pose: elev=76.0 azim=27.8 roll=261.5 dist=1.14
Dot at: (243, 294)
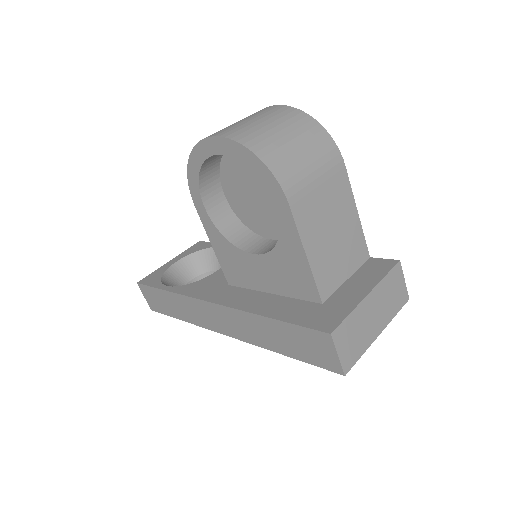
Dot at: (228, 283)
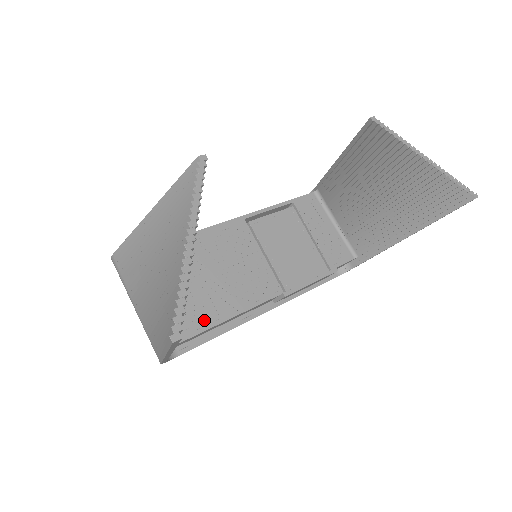
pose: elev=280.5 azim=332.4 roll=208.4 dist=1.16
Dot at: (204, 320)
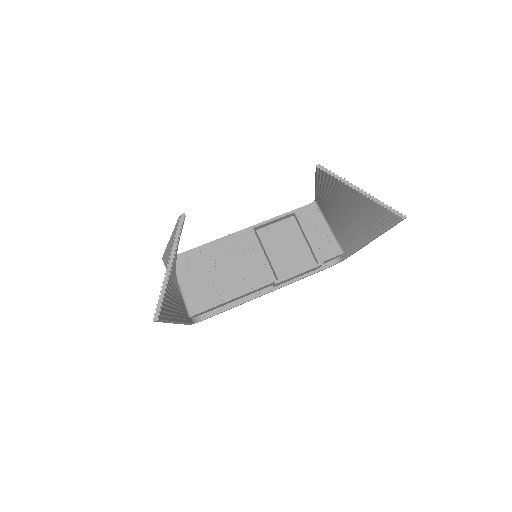
Dot at: (217, 299)
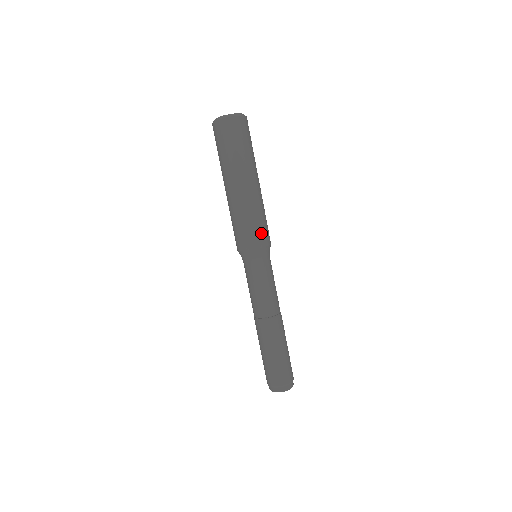
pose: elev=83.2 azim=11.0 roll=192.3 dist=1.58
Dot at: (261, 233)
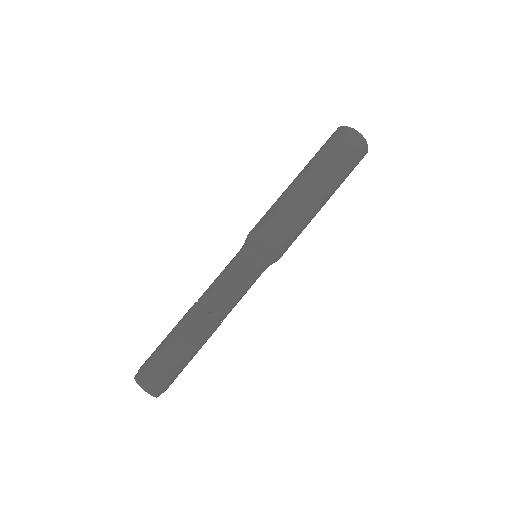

■ ■ ■ ■

## Exercise task
Return each of the lines above word for word, but leave the pictures out.

## Complete response
pose: elev=76.0 azim=27.8 roll=261.5 dist=1.14
Dot at: (243, 294)
Dot at: (228, 283)
pose: elev=280.5 azim=332.4 roll=208.4 dist=1.16
Dot at: (204, 320)
Dot at: (217, 299)
pose: elev=83.2 azim=11.0 roll=192.3 dist=1.58
Dot at: (261, 233)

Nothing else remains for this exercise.